Osiem lat

Osiem lat....
A przecież wszystko pamiętam jak wczoraj..
godzina po godzinie, minuta po minucie..

Osiem lat...
Na samą myśl cierpnie skóra..

Wtedy wydawało mi się, że nie dam rady. Nie przeżyję tego dnia.
Ale przeżyłam. Jakoś.
Gdy dzień się skończył i przyszła noc, znowu wydawało mi się, że nie dam rady..
Że nie przeżyję tej nocy. Ale ją też przeżyłam. Jakoś.

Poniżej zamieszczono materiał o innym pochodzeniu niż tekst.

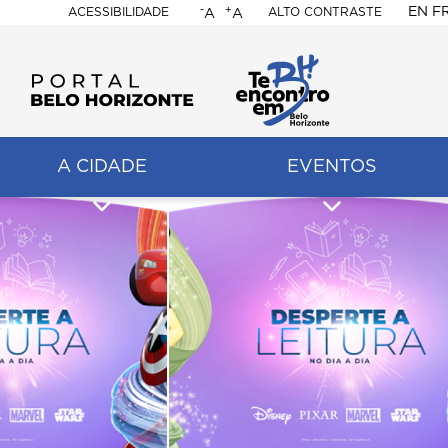
-
+
EN
F
ACESSIBILIDADE
ALTO CONTRASTE
A
A
PORTAL
BELO
HORIZONTE
A CIDADE
EVENTOS
ação
pal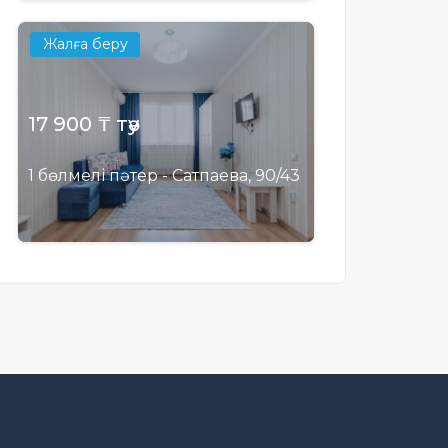
Жалға беру
17 900 ₸ тәу
1 бөлмелі пәтер - Сатпаева, 90/43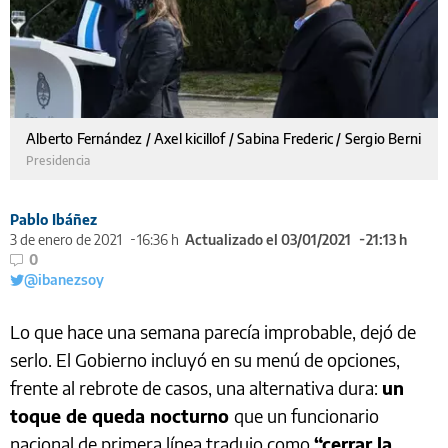
Alberto Fernández / Axel kicillof / Sabina Frederic / Sergio Berni
Presidencia
Pablo Ibáñez
3 de enero de 2021
16:36 h
Actualizado el 03/01/2021
21:13 h
0
@ibanezsoy
Lo que hace una semana parecía improbable, dejó de
serlo. El Gobierno incluyó en su menú de opciones,
frente al rebrote de casos, una alternativa dura:
un
toque de queda nocturno
que un funcionario
nacional de primera línea tradujo como
“cerrar la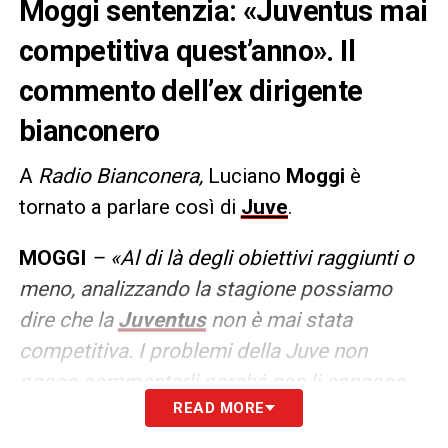
Moggi sentenzia: «Juventus mai
competitiva quest’anno». Il
commento dell’ex dirigente
bianconero
A
Radio Bianconera,
Luciano
Moggi
è
tornato a parlare così di
Juve
.
MOGGI
– «Al di là degli obiettivi raggiunti o
meno, analizzando la stagione possiamo
dire che la
Juventus
non è mai stata
competitiva. I problemi della Juve non
posso commentarli perché non li conosco,
READ MORE
ma di certo posso dire che si è sbagliata la
scelta dell’allenatore, con l’avvento di Tudor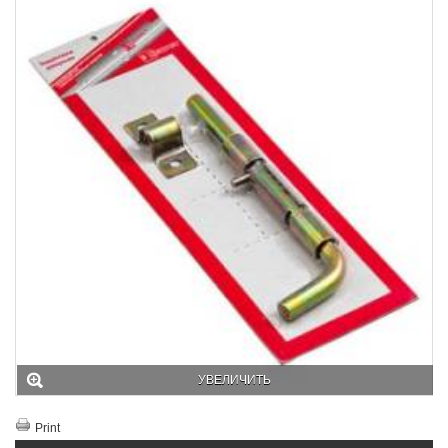
УВЕЛИЧИТЬ
Print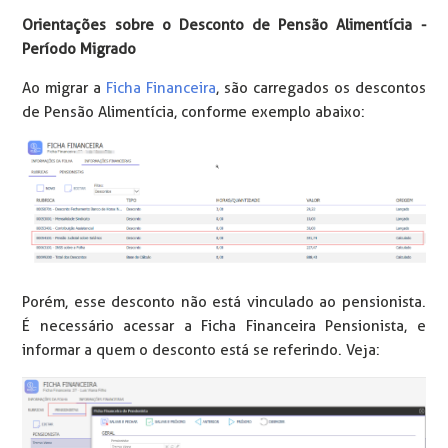
Orientações sobre o Desconto de Pensão Alimentícia -
Período Migrado
Ao migrar a
Ficha Financeira
, são carregados os descontos
de Pensão Alimentícia, conforme exemplo abaixo:
Porém, esse desconto não está vinculado ao pensionista.
É necessário acessar a Ficha Financeira Pensionista, e
informar a quem o desconto está se referindo. Veja: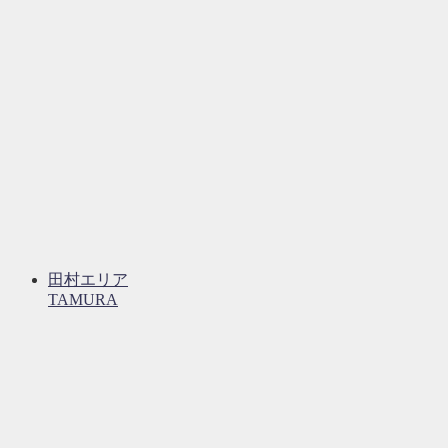
田村エリア
TAMURA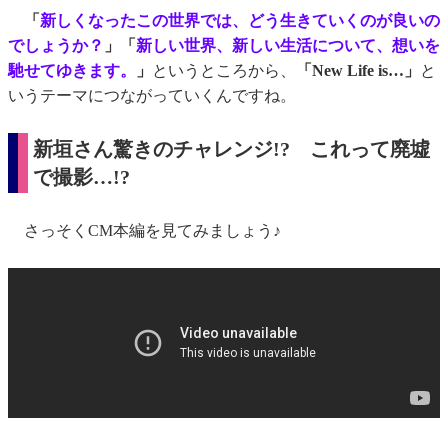
「
新しくなったこの世界では、どう生きていくのが良いの
でしょうか？
」「
新しい世界、新しい生活について、想いを
馳せてゆきます。
」
というところから、
「New Life is…」
と
いうテーマにつながっていくんですね。
新垣さん驚きのチャレンジ!? これって廃墟
で撮影…!?
さっそくCM本編を見てみましょう♪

Od ośmiu lat co dzień i co noc wydaje mi się,
Że to nigdy nie minie..
Że nigdy nie zrobi się lżej..
A jednak, gdy spoglądam wstecz... widzę osiem lat...

Żyję.
I wciąż wydaje mi się, że nie dam rady..

inspirowane C.Ahern

9 komentarzy:

  1. Przytualam...jestes silna Kobietka:)

    OdpowiedzUsuń
  2. Jestem z Tobą, myślę o Młodym...

    OdpowiedzUsuń
  3. Mocno przytulam i często o Was myślę, mimo, że się nie znamy...

    OdpowiedzUsuń
  4. pamiętam..... i tez wydaje mi się niemożliwe, że to juz tyle lat...

    OdpowiedzUsuń
  5. Często tu zaglądam, zeby pomilczec.. Bo tutaj milczenie ma zupełnie inna wartość..

    OdpowiedzUsuń
  6. To prawda, że milczenie tutaj ma zupełnie inną wartość. Czasami chciałabym coś powiedzieć, ale tak ciężko znaleźć słowa. Takich słów po prostu nie ma. Chcę, żebyś wiedziała, że Twoje teksty są mi bardzo bliskie. Kiedy je czytam, zastanawiam się czy sama ich nie napisałam... Nasza tragedia wydarzyła się 7 lat i 6 miesięcy temu. Nasz śliczny blond chłopiec zniknął z tego świata. Wiem co czujesz, niestety ja to naprawdę wiem.